Even as political leaders struggle over funding for rail and debate its Ala Moana endpoint, some developers are hustling to secure land-use advantages under transit-oriented development (TOD) allowances. But it must be emphasized that truly affordable housing was promised as a major TOD boon to address Oahu’s severe shortage, estimated at 24,000 units.
That’s why projects that promise luxury condo-hotels in exchange for privileges such as exceeding height limits or street setbacks should be viewed very skeptically by city officials. Developers need to hear the message, repeatedly, that they are expected to be part of our housing solution, not a reluctant self-interested player.
Today, the City Council’s Zoning and Housing Committee will give initial review to Salem Partners’ plan to develop a 400-foot condominium-hotel at 1500 Kapiolani Blvd., on the site of the former Heald College across from Ala Moana Center, about two blocks from the rail’s expected terminus. It’s a plan with some promise, especially with its latest iteration that adds 68 senior affordable rental units, targeted for those making 80 percent or less of area median income (that computes to about $64,400 for a couple).
But the offering is just a starting point — as Zoning Chairwoman Kymberly Pine has rightly noted.

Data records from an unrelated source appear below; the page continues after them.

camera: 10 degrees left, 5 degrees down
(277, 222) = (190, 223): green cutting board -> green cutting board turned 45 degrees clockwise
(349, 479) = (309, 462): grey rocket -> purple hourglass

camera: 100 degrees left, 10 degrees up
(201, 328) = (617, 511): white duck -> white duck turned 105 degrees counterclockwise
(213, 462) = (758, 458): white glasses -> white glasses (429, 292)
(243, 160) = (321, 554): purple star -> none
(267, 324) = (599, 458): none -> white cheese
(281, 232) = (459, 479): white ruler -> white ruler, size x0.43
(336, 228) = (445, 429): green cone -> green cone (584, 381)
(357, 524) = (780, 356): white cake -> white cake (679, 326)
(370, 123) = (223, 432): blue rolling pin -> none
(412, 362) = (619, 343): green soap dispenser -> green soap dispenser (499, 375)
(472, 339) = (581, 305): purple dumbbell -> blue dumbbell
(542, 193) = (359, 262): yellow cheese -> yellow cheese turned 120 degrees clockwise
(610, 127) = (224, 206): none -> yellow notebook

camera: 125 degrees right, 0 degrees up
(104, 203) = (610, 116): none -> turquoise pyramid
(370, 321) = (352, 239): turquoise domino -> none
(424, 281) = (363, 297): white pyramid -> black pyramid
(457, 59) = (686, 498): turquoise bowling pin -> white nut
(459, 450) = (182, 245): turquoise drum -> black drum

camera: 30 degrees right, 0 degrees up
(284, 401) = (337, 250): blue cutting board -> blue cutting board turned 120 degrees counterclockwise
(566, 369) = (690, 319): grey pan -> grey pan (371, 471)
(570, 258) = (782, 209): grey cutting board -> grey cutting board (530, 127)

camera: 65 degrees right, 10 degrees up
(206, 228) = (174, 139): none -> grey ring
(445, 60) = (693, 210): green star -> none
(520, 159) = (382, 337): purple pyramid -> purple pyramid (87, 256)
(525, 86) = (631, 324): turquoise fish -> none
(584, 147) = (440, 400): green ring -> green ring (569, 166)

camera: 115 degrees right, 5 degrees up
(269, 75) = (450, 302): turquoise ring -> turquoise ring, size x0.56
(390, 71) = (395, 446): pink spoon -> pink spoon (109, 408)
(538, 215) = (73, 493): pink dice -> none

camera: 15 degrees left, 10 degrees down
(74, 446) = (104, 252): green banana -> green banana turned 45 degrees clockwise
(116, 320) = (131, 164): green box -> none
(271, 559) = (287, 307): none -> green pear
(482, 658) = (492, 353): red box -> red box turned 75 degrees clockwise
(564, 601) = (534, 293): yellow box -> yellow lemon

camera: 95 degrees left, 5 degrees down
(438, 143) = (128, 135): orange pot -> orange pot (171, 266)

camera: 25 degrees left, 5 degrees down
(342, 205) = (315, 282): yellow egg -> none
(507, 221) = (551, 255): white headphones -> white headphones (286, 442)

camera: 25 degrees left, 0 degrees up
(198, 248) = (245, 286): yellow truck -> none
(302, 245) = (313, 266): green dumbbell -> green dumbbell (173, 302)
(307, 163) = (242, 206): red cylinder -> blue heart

The 68 affordable rentals, proposed via “air rights” as a midrise building atop the current Walgreens garage, comprise just 15 percent of the condo-hotel’s 444 units — fewer than has been required of most developers.
For that, Salem Partners wants exemptions for its condotel’s double-tower structure to exceed the area’s current 250-foot limit, to allow greater building density (floor-to-area ratio), and to provide about 300 fewer parking spaces than the required 805.
The idea of divesting more residents of their cars, especially with the planned Ala Moana rail hub and walkable retail nearby, sounds wholly reasonable — as does housing for Hawaii’s aging population.
EAH Hawaii vice president Kevin Carney, who is working with Salem Partners on the affordable units, lauded the focus on seniors, “who ordinarily would not have the opportunity to live in this area of town with its many conveniences.”
In fact, the area’s convenience and walkability are expected to increase vastly. The Kapiolani corridor, stretching from Ala Moana Center to the Hawaii Convention Center, is on the cusp of major transformation. The land under Walgreens has changed hands thrice over the last several years; Target is due to open across the street in October. At least eight tower projects have been disclosed for the area; the first, the Kapiolani Residence condo mauka of Ala Moana Hotel, has started construction. Others include Avalon Group’s plans to redevelop its 1400 Kapiolani Blvd. site with a tower of market-priced condos, affordable rental apartments and hotel rooms; as well as the Hawaii Ocean Plaza condo-hotel just ewa of the Avalon site.
Salem Partners is positioning itself well at the forefront of the district’s reboot. Before the 1500 Kapiolani project, it skillfully secured TOD-type exemptions for its Manaolana Place condo-hotel, to be built on the corner of Kapiolani Boulevard and Atkinson Drive. In exchange for height, density and other land-use exemptions, terms include building at least 20 rental units within a mile of the proposed rail station or pay up to $3 million into a city housing development fund.
As Kapiolani revamps and TOD exemptions become increasingly attractive to developers, city officials and Council members must be vigilant and hard-nosed on citizens’ behalf to press for true community benefits and affordable housing. Just one year ago, for example, 1500 Kapiolani’s initial proposal did not include the 68-unit rental midrise.
Only 2,000 to 3,000 housing units are being supplied here annually, and most are priced in the luxury bracket. The promise of rail-related TOD beckons, but shrewd developers can’t be the only ones heeding the call. City leaders must keep the essential promise to Oahu’s housing-hungry citizens.